But there are worse ways of setting state carbon budgets.
Curiously, one of the worst ways is also one of the most popular, perhaps because it seems straightforward: basing state apportionment on historical emissions.
Why not just distribute the most permits to the places with the highest emissions? Simply, because it rewards energy producers by penalizing energy consumers. Consider this real life example: polluting coal plants in New Mexico generate electricity and sell it to ratepayers in California. Any price increases from cap and trade will be borne by the California consumers. But if New Mexico gets the carbon permits—on the strength of their historic emissions — the value of the permits will accrue to New Mexico. Hence the value of the permits will be unavailable to California to help protect consumers from higher energy prices, a key ingredient in climate fairness. That doesn’t seem right.
I want to say this clearly: a system that awards allowance budgets based on historical emissions will guarantee inequities—and it make genuine climate fairness very difficult.
Take a look at this white paper (pdf) from the Pew Center on Global Climate Change, which reports an interesting economic analysis of the state-level impacts of a hypothetical climate policy. (Pew used a CGE model called ADAGE. While we’ve been critical of CGE models in the past, Pew’s results are still instructive for our purposes here.) On page 27 and in Table A-2, Pew calculates the state winners and losers based on a cap and trade program that used historical emissions to set state allowance budgets.
Big energy-intensive states do very well while cleaner service-economy states do poorly. Wyoming would take in a whopping $1,944 per household while California would net only $188 per household. That’s because the coal and natural gas getting extracted and processed in Wyoming—the source of that state’s big emissions budget—gets consumed elsewhere. So it’s consumers in places like California who would bear the brunt, while the money from the higher prices would be vacuumed into the energy-producing states. That won’t fly.
What’s the right way to handle the apportionment question? Conceptually, the simplest way might be just to avoid apportionment altogether and simply conduct one regional auction with the proceeds going straight to consumers and never touching state or provincial bodies. (Regional “Cap and Dividend.”) But that doesn’t appear to be either legally or politically practical. After all, we’re talking about seven states and four provinces. So we’ll need to figure out some equitable allowance budgeting system.
Here’s an idea. (Full disclosure: this is an idea, one that I think gets the high-level principles right; but it’s not a full analysis or detailed plan.) To design an equitable system we need to understand what different consumers will pay. Who will feel the sharpest pain of any price increases under cap and trade?

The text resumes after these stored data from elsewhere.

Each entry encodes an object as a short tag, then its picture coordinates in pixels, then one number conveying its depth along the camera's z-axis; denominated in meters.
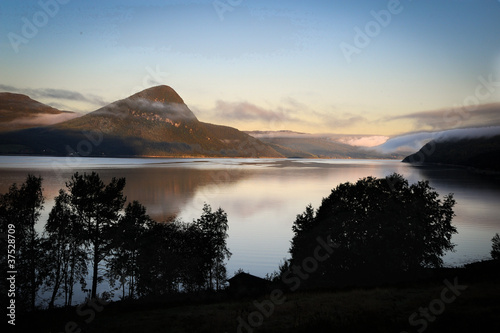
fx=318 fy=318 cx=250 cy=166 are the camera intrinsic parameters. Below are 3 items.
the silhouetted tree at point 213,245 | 46.76
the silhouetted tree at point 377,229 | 40.19
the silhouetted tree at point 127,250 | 41.72
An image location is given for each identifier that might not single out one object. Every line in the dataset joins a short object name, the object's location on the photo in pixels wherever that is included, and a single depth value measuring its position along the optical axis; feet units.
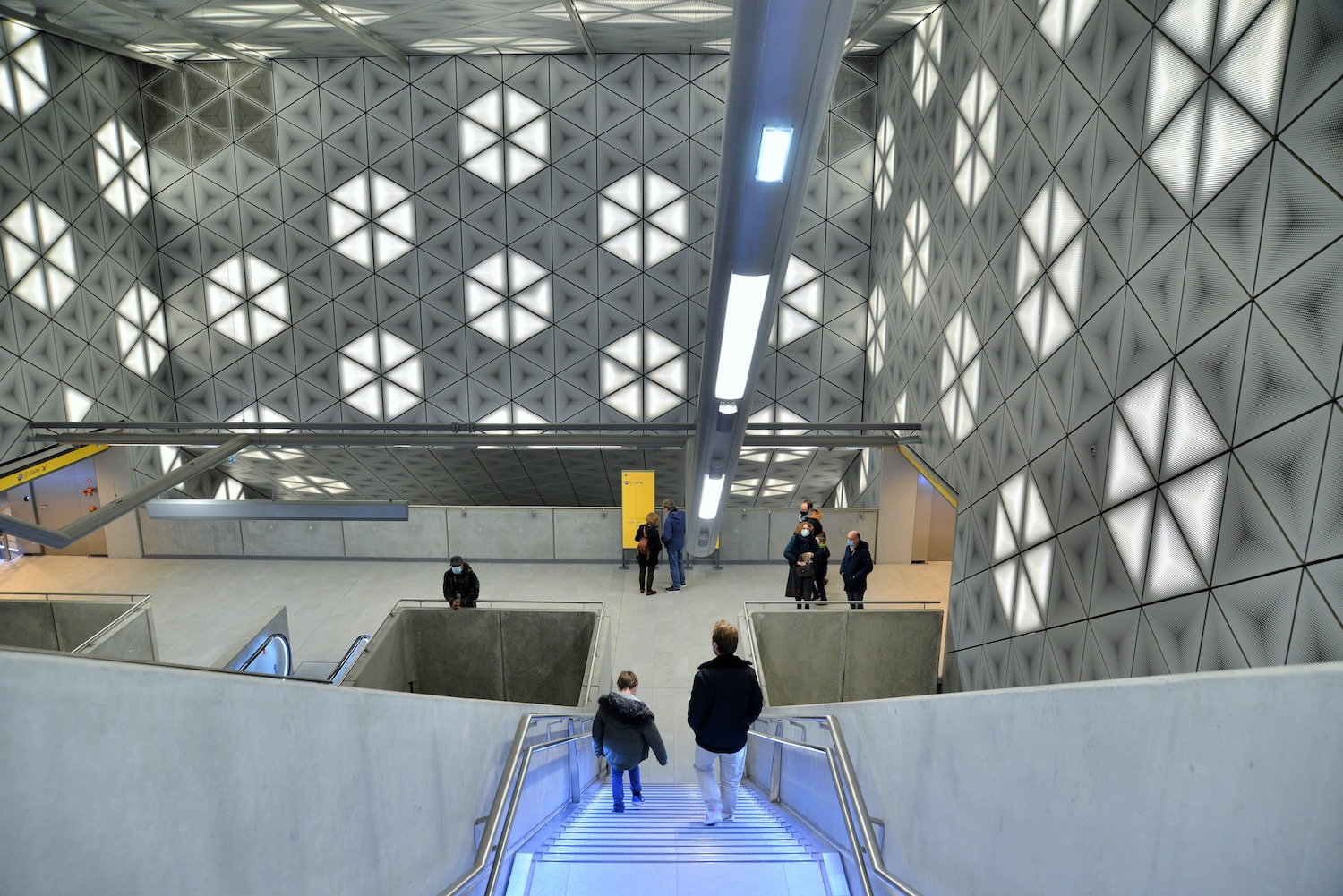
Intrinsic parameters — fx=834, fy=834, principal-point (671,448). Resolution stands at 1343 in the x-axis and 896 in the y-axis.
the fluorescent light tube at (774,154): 22.15
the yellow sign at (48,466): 54.73
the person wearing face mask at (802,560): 46.60
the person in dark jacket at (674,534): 50.72
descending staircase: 17.44
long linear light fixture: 19.20
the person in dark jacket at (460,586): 44.27
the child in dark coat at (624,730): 26.04
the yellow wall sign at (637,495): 53.16
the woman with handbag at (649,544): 50.16
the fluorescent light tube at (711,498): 44.67
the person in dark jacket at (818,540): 47.26
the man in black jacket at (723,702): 24.44
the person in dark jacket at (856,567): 46.39
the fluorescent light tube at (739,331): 29.66
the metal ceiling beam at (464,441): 56.70
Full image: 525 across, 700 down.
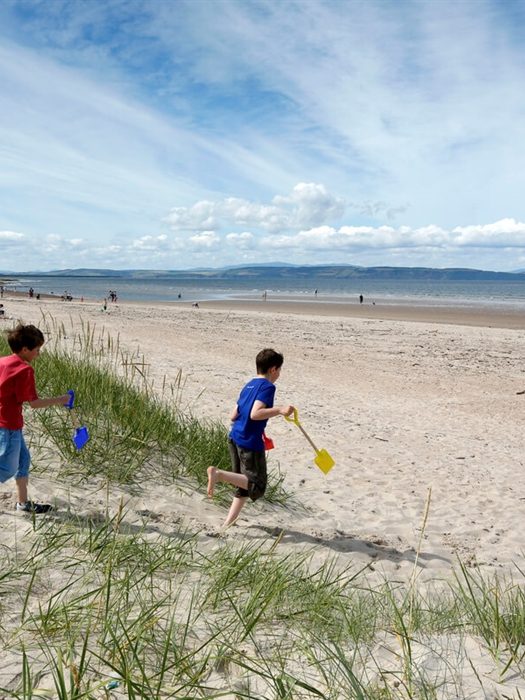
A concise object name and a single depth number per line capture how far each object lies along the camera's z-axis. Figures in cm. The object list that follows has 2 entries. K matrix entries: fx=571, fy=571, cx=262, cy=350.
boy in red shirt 412
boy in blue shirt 456
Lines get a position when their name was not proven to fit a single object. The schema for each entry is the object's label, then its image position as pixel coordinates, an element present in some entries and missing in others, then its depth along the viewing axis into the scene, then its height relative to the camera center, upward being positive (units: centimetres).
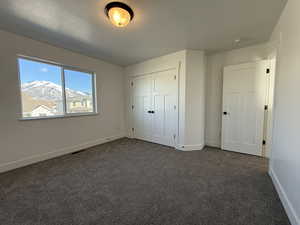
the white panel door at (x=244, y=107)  283 -6
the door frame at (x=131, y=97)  338 +21
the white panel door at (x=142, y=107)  406 -6
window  263 +35
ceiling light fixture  166 +118
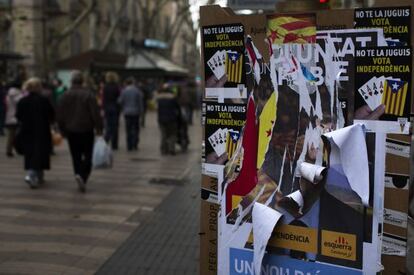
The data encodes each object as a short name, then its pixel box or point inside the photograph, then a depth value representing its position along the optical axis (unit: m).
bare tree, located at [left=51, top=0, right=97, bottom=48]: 26.92
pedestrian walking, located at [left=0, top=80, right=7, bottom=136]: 17.67
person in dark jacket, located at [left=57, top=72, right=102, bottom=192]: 9.24
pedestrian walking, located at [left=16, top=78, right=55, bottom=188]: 9.69
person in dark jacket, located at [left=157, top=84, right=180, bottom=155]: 14.65
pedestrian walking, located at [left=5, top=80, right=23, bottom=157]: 13.43
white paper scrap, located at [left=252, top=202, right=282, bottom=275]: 3.40
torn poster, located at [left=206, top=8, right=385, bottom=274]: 3.19
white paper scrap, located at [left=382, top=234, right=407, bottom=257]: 3.20
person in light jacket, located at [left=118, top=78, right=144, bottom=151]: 15.57
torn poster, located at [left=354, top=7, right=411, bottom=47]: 3.04
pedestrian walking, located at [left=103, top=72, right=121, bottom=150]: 15.38
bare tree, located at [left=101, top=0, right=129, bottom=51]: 32.50
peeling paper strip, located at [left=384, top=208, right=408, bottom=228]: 3.17
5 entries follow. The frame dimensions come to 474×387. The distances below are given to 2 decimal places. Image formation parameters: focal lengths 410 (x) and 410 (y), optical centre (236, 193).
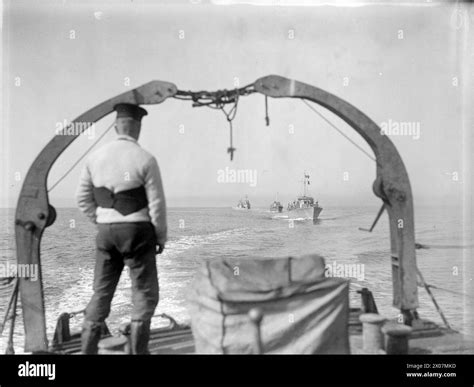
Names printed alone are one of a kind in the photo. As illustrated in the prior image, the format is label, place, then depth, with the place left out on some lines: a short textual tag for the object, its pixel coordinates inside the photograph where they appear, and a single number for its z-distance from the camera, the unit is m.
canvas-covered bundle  3.00
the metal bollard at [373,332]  3.68
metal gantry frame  3.95
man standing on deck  3.51
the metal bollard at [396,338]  3.52
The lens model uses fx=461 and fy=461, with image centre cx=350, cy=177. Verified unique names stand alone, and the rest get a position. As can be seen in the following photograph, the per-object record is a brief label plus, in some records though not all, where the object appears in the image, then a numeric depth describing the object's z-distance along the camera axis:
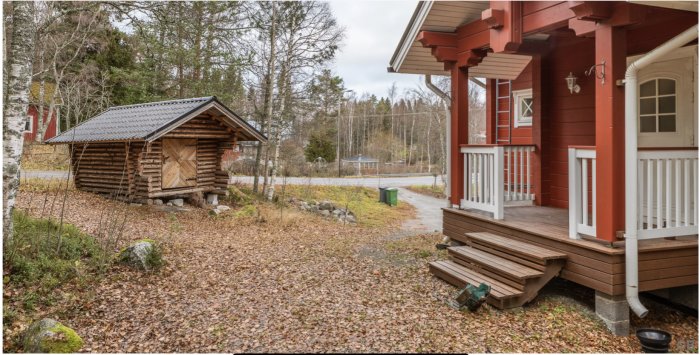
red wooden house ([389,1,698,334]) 4.40
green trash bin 19.52
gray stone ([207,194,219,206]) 12.54
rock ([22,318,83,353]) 3.56
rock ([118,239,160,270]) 5.73
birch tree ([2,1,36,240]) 5.11
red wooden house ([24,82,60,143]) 22.79
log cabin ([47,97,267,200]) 10.70
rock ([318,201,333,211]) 16.03
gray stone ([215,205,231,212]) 11.76
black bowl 3.73
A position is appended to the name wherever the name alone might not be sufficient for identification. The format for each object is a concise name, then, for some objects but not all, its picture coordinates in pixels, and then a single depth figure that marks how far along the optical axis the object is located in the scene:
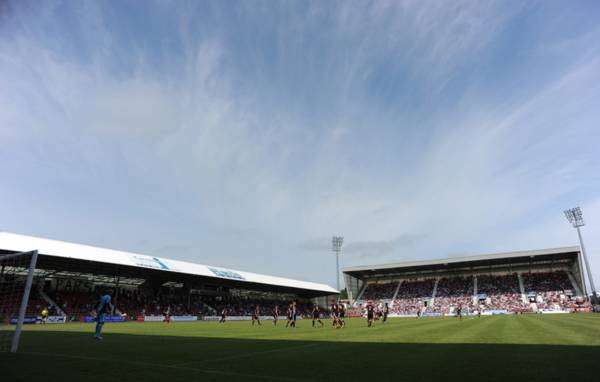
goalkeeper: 16.72
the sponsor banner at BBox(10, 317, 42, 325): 37.06
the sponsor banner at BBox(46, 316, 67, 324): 38.54
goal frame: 12.19
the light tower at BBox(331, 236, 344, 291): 90.00
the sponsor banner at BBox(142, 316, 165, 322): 48.58
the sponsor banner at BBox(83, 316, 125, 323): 42.11
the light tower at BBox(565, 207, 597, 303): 64.12
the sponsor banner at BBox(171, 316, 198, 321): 51.13
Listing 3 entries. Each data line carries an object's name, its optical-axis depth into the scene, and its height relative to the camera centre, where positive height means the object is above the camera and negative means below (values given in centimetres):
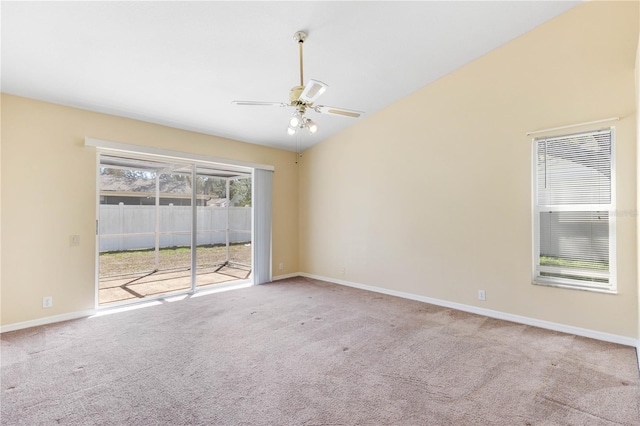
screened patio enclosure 452 -19
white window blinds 323 +3
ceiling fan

We wouldn’t be looking for energy spending exactly, but for carbon-energy spending. This might require some analysis, but I don’t think it would need to be too onerous. It’s pretty easy to figure out how much people in each state spend on transportation fuel and similarly easy for natural gas. Electricity is more perplexing because the supply chains are so tangled, but it should be possible to at least estimate where the carbon-price impacts will occur and where they won’t. Using just these three carbon-energy spending sources—transportation, natural gas, and electricity — should give WCI enough information to proceed.
The allowance budget should map fairly closely to carbon-energy spending. That way auctioned permits can be used to cushion working families or, at minimum, the allowance va
lue can be used for other public goals. For example, a relatively clean state like Oregon wouldn’t experience as much price-pain due to a carbon cap and so it would accordingly receive a smaller share of allowances than would a state like Arizona. While Arizona households would feel more carbon price pain, but they would also benefit from the value of the allowances, which the state could choose to refund to ratepayers or to develop cleaner and more efficient energy systems. Oregon doesn’t need as much allowance-value because the impacts are less pronounced and it doesn’t have as much work to do to de-carbonize itself.
I’ll admit that sometimes people think my proposal sounds counter-intuitive. After all, isn’t the point of carbon pricing to create a signal to avoid pollution? That’s true. But the key is to remember that as long as we have a cap, which does the “work” of reducing emissions, the price signal of carbon still gets communicated. The price signal hits low-income folks too hard, so they need to be compensated, preferably with some form of direct payment. Even if the payments more than cover the cost of higher energy prices—as it should for many folks—the cap is still driving emissions down and sending a carbon price through the economy. Rather than sinking the finances of working households, a smart cap and trade program would provide a gradual and relatively painless path away from carbon-intensive energy.
Anyway, that’s the nutshell. Let me know what you think. I’m curious to refine and improve this idea.
I’ll close by adding that it’s worrisome that WCI hasn’t yet clearly stated a position—not even a draft position—on apportionment yet. The July draft is the penultimate version and it has punted on several important questions, including this one.